### Action item
Return the data below exactly as given, except for the images.

### Listed entries
---+---

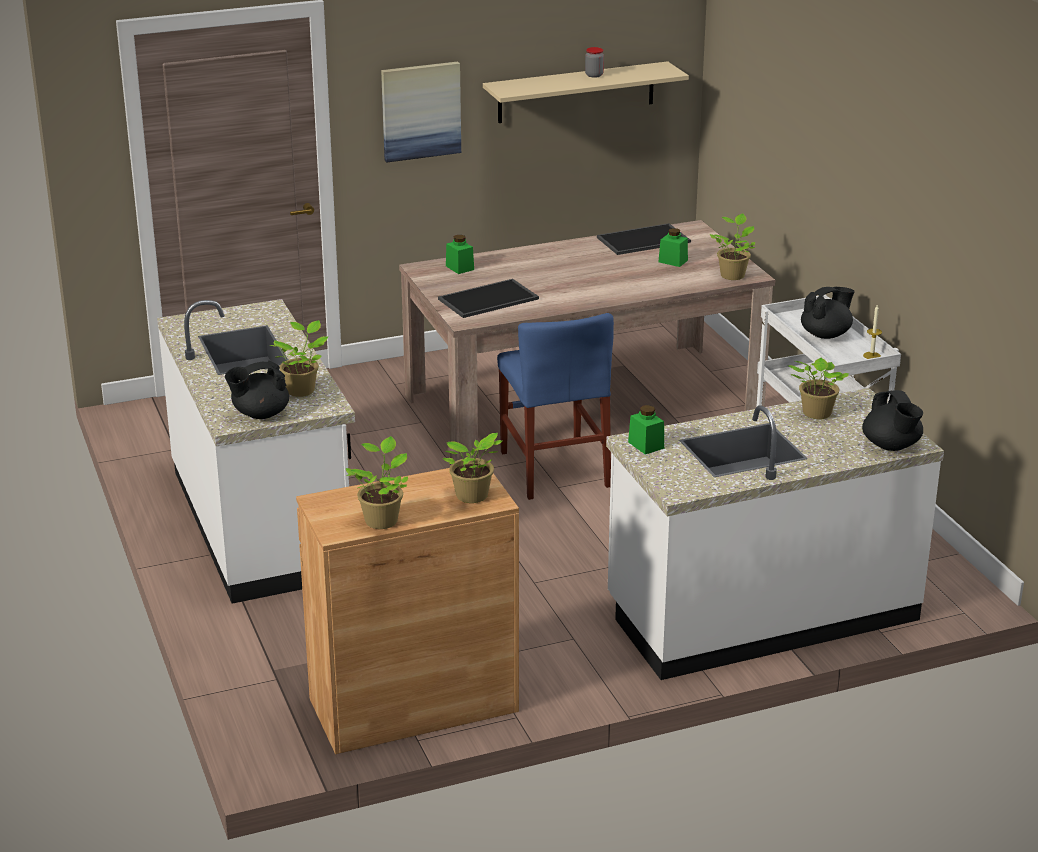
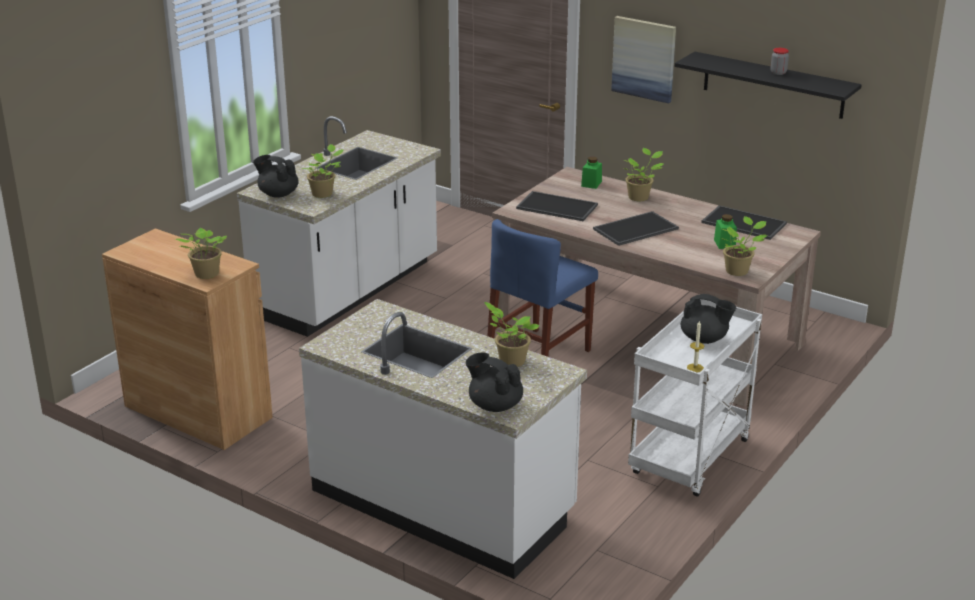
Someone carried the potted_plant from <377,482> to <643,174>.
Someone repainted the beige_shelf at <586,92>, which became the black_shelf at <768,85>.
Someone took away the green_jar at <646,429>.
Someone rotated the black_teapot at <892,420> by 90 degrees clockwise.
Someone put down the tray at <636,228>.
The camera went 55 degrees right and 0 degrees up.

---+---

### Response to this exercise
Someone carried the potted_plant from <377,482> to <643,174>.
Someone repainted the beige_shelf at <586,92>, which became the black_shelf at <768,85>.
Someone took away the green_jar at <646,429>.
Someone rotated the black_teapot at <892,420> by 90 degrees clockwise.
Someone put down the tray at <636,228>.
The camera went 55 degrees right and 0 degrees up.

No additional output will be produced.